Geoff Butler said: “Tom was in hospital within fifteen minutes of the bomb, saving his life. Ian Marshall and I had given Tom and his family forty-nine years together. Doing that was better than getting a medal. Bravery never comes into it; you never leave a wounded comrade on the battlefield, no matter what the risk.”.
Neither Geoff Butler nor Ian Marshall received any form of official recognition for risking their lives to save lives that day by going back into a bombed-out building that might either have contained a second bomb or collapsed on top of them. They did not want medals then and they still do not want medals. However, Fr Gerry Weston has finally been recognised as a decorated military padre on this long overdue memorial.
Prosper Keating
[Those wishing to visit the memorial should contact Lucy Crockford at Grainger PLC by email at lcrockford@graingerplc.co.uk or by telephone on 01252 351966. Alternative contacts are Aldershot PRA Chairman Iain Rodgers at ianrodgers1@btinternet.com or Aldershot PRA Secretary Stuart McLaren at s.mclaren@ntlworld.com.]
EPILOGUE
Since the publication of this article, former 2 PARA officer Richard Gittings has contacted us with the following remarks for inclusion: “There were several members in the mess at the time, We were fortunate to be in the bar at the back of the mess; had we been in the dining room matters might have been very different, but we all walked out!

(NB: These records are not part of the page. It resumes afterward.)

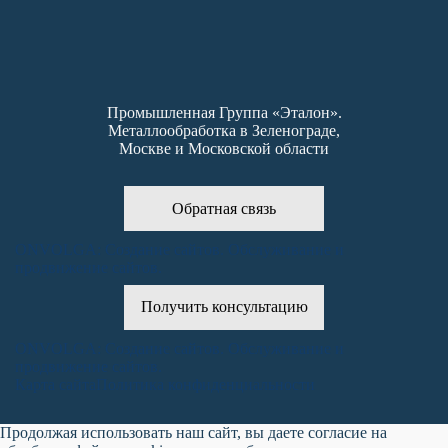
Промышленная Группа «Эталон».
Металлообработка в Зеленограде,
Москве и Московской области
Обратная связь
ONVOLGA: Создание сайтов. Обслуживание и
продвижение сайтов.
Получить консультацию
ONVOLGA: Создание сайтов. Обслуживание и
продвижение сайтов.
Карта сайта
Политика конфиденциальности
Продолжая использовать наш сайт, вы даете согласие на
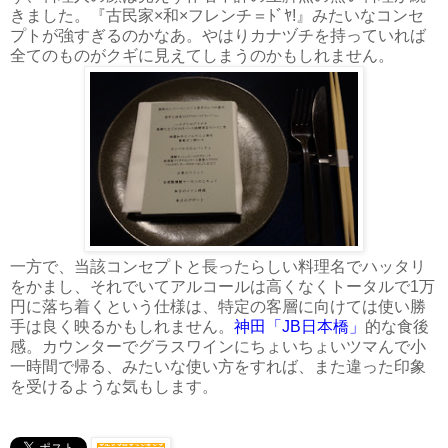
きました。『古民家×和×フレンチ＝ﾄﾞﾔ!』みたいなコンセ
プトが強すぎるのかなあ。やはりカナヅチを持っていれば
全てのものがクギに見えてしまうのかもしれません。
一方で、当該コンセプトと長ったらしい料理名でハッタリ
をかまし、それでいてアルコールは高くなくトータルで1万
円に落ち着くという仕様は、特定の客層に向けては使い勝
手は良く映るかもしれません。
神田「JB日本橋」
的な食後
感。カウンターでグラスワインにちょいちょいツマんで小
一時間で帰る、みたいな使い方をすれば、また違った印象
を受けるような気もします。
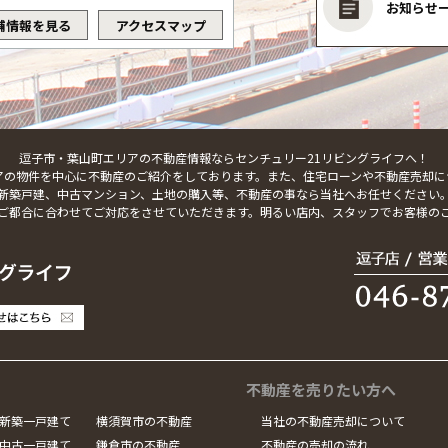
お知らせ
舗情報を見る
アクセスマップ
逗子市・葉山町エリアの不動産情報ならセンチュリー21リビングライフへ！
アの物件を中心に不動産のご紹介をしております。また、住宅ローンや不動産売却に
新築戸建、中古マンション、土地の購入等、不動産の事なら当社へお任せください
ご都合に合わせてご対応をさせていただきます。明るい店内、スタッフでお客様の
不動産を売りたい方へ
新築一戸建て
横須賀市の不動産
当社の不動産売却について
中古一戸建て
鎌倉市の不動産
不動産の売却の流れ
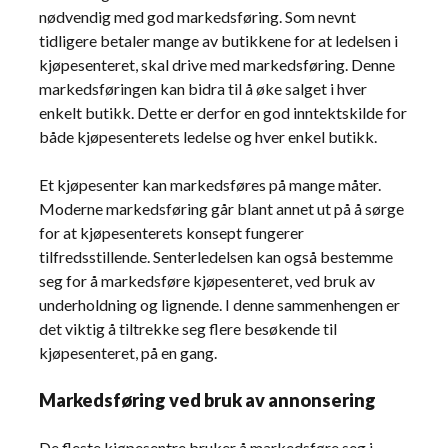
nødvendig med god markedsføring. Som nevnt
tidligere betaler mange av butikkene for at ledelsen i
kjøpesenteret, skal drive med markedsføring. Denne
markedsføringen kan bidra til å øke salget i hver
enkelt butikk. Dette er derfor en god inntektskilde for
både kjøpesenterets ledelse og hver enkel butikk.
Et kjøpesenter kan markedsføres på mange måter.
Moderne markedsføring går blant annet ut på å sørge
for at kjøpesenterets konsept fungerer
tilfredsstillende. Senterledelsen kan også bestemme
seg for å markedsføre kjøpesenteret, ved bruk av
underholdning og lignende. I denne sammenhengen er
det viktig å tiltrekke seg flere besøkende til
kjøpesenteret, på en gang.
Markedsføring ved bruk av annonsering
De fleste kjøpesentre bruker å markedsføre seg i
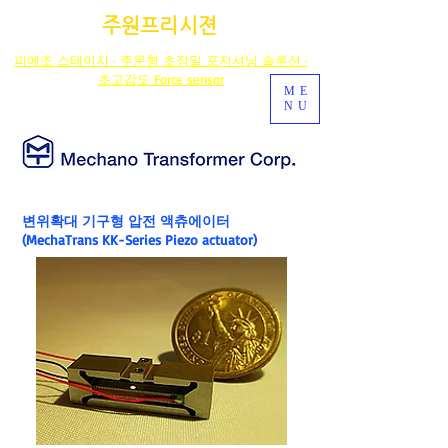
주원프리시젼
피에조 스테이지 · 주문형 초정밀 포지셔닝 솔루션 ·
초고감도 Force sensor
ME
NU
변위확대 기구형 압전 액츄에이터
(MechaTrans KK-Series Piezo actuator)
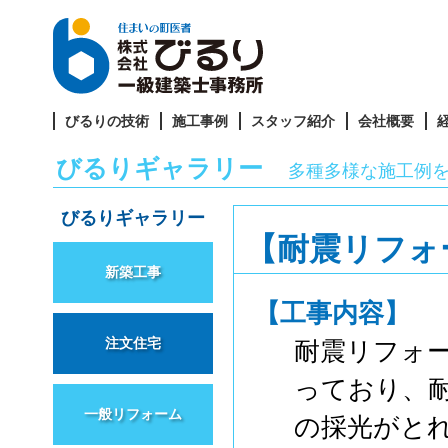
びるりの技術
施工事例
スタッフ紹介
会社概要
びるりギャラリー
多種多様な施工例
びるりギャラリー
【耐震リフォ
新築工事
【工事内容】
注文住宅
耐震リフォ
っており、
一般リフォーム
の採光がと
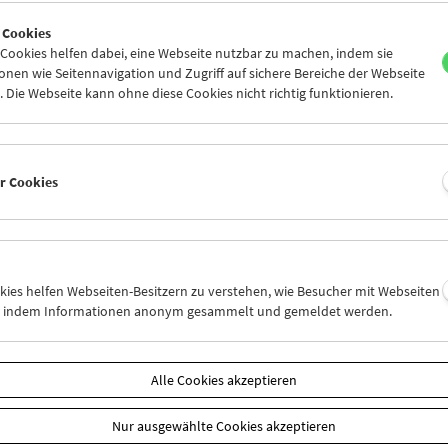
6
27
28
29
30
31
 Cookies
2
03
04
05
06
07
ookies helfen dabei, eine Webseite nutzbar zu machen, indem sie
nen wie Seitennavigation und Zugriff auf sichere Bereiche der Webseite
 Die Webseite kann ohne diese Cookies nicht richtig funktionieren.
Mi 27.8.
Do 28.8.
Fr 29.8.
er Cookies
okies helfen Webseiten-Besitzern zu verstehen, wie Besucher mit Webseiten
n, indem Informationen anonym gesammelt und gemeldet werden.
Alle Cookies akzeptieren
Nur ausgewählte Cookies akzeptieren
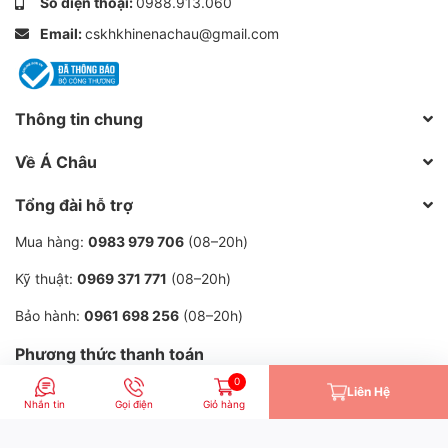
Số điện thoại:
0988.913.060
Email:
cskhkhinenachau@gmail.com
Thông tin chung
Về Á Châu
Tổng đài hỗ trợ
Mua hàng:
0983 979 706
(08–20h)
Kỹ thuật:
0969 371 771
(08–20h)
Bảo hành:
0961 698 256
(08–20h)
Phương thức thanh toán
0
Liên Hệ
Nhắn tin
Gọi điện
Giỏ hàng
© 2013–2026 Công ty TNHH Khí Nén Á Châu.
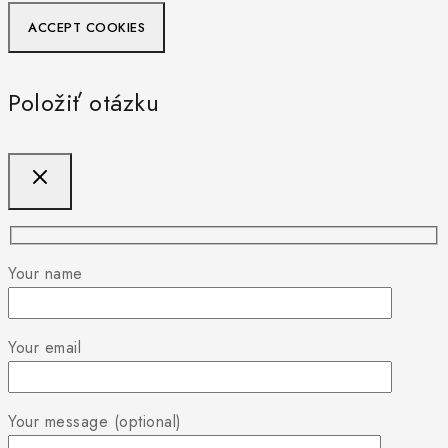
ACCEPT COOKIES
Položiť otázku
Your name
Your email
Your message (optional)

“Mostly we were just covered in dust, but F/O John Cole RAF PJI –– stood next to me –– was spattered with glass fragments. He was having bits that worked to the surface removed years later.
“I thought Gerry Weston was coming to see me. He had joined me on jungle training in Kenya only a couple if weeks before, insisting on taking a turn on night sentry duty on the GMPG and asking me: ‘When can I fire!’ He was a great character; I believe at one time a professional football goalie!”.